By 9pm, three people had been arrested, one for punching a plain-clothes policeman, and another for carrying brass knuckledusters, although all three had been released by Saturday morning.
“We have been able to link them to hooligan gangs for Stockholm football teams,” Fredrik Nylén from the Stockholm Police told the Aftonbladet newspaper.
A witness told the Swedish paper that he had seen a group of the men beating people who appeared to have a foreign background in the middle of Stockholm's busy central Sergels torg square.
“They came from Drottninggatan [Stockholm's main shopping street] and walked down toward the square and began to turn on immigrants,” a witness told Aftonbladet. “I saw maybe three people who got hit.

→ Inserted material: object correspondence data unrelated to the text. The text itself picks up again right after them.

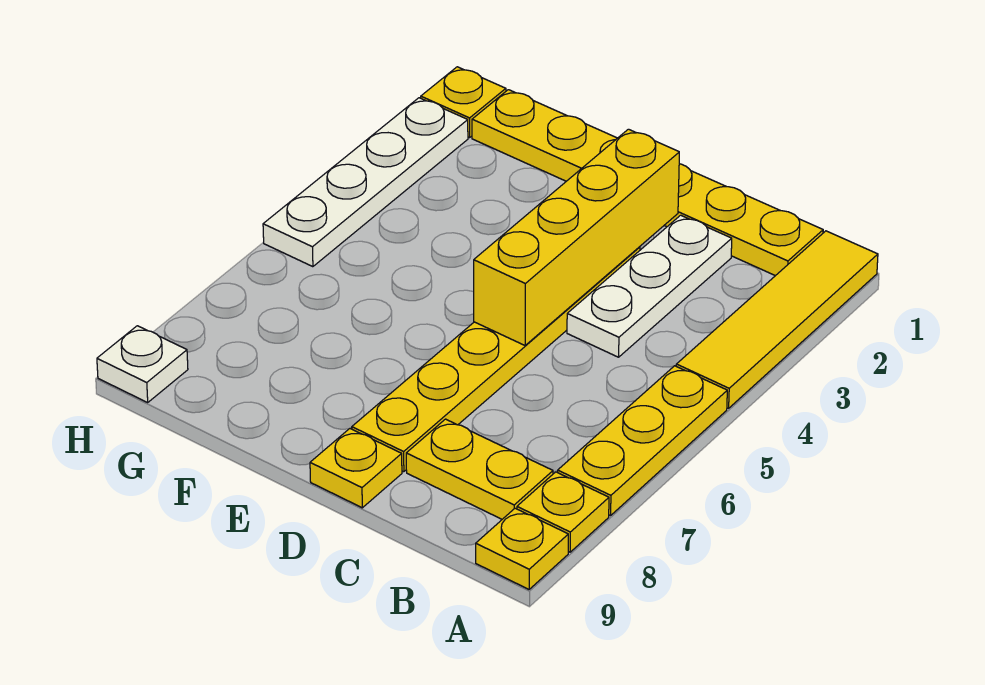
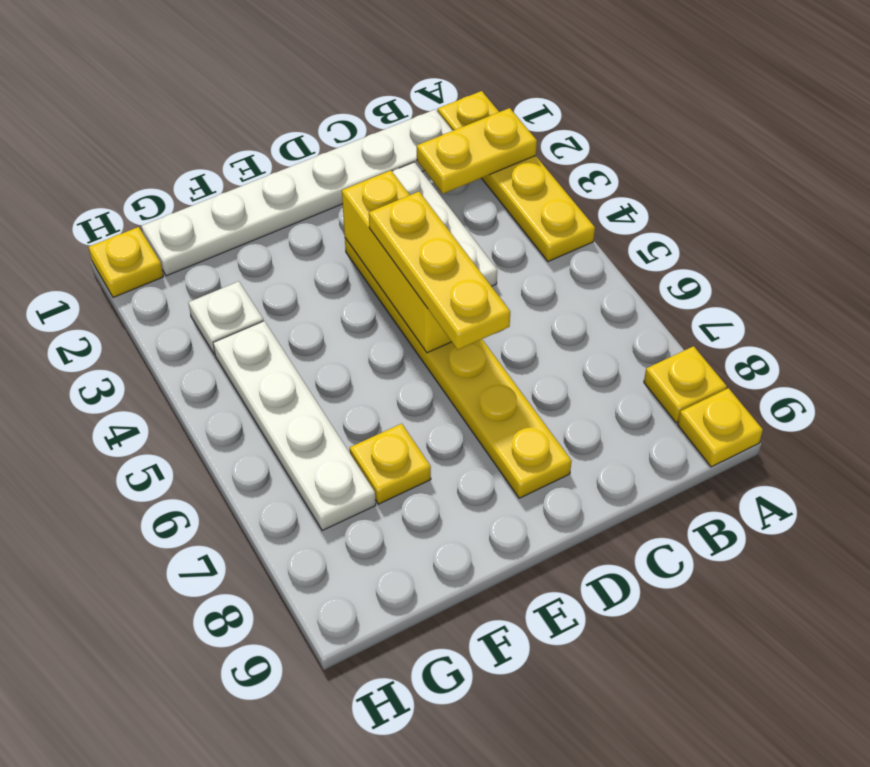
yellow 1x4 tile [676,231,878,408] -> yellow 1x4 plate [438,91,595,262]
yellow 1x3 plate [558,366,727,516] -> yellow 1x3 plate moved to [369,192,510,350]
yellow 1x6 plate [472,90,823,276] -> white 1x6 plate [141,109,453,276]
yellow 1x2 plate [406,419,553,519] -> yellow 1x2 plate moved to [417,108,537,194]
yellow 1x4 brick [474,129,679,345] -> yellow 1x3 brick [342,170,451,353]
yellow 1x1 plate [310,428,402,508] -> yellow 1x1 plate moved to [350,424,431,504]
white 1x4 plate [263,98,468,267] -> white 1x4 plate moved to [213,321,376,531]
white 1x1 plate [97,326,188,402] -> white 1x1 plate moved to [188,281,263,355]

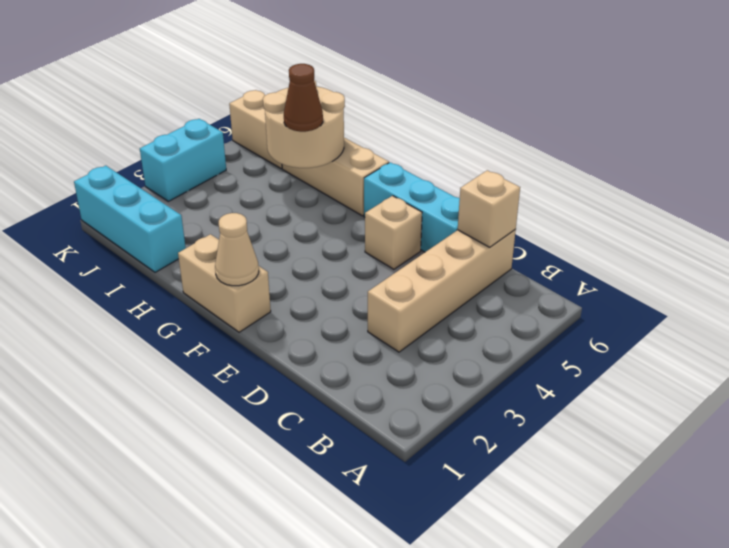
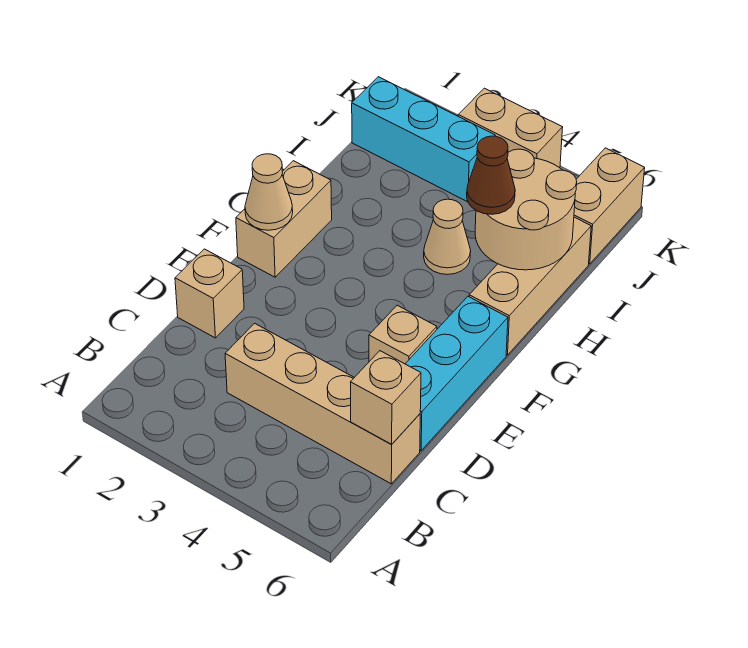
none -> tan 1x1 brick [175,249,244,338]
none -> tan 1x1 cone [424,199,471,275]
cyan 1x3 brick [74,166,186,272] -> cyan 1x3 brick turned to [352,77,495,202]
cyan 1x2 brick [140,119,226,201] -> tan 1x2 brick [458,88,563,168]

I was quite scared so I left.”
Police on Saturday morning would not confirm whether any of the marchers had assaulted immigrants.
After the attack the Swedish Resistance Movement, a neo-Nazi group, issued a statement claiming that the groups had “cleaned up criminal immigrants from North Africa that are housed in the area around the central station”.
“These criminal immigrants,” the post continued,”have robbed and molested Swedes for a long time.”
“Police have clearly shown that they lack the means to stave off their rampage, and we now see no other alternative than to ourselves hand out the punishments they deserve,” the text of the leaflet, published on the group's website, read.
“Swedish men and women deserve security in their daily lives and we therefore urge all others who see problems to follow in our footsteps, both in Stockholm and in other locations around the country.”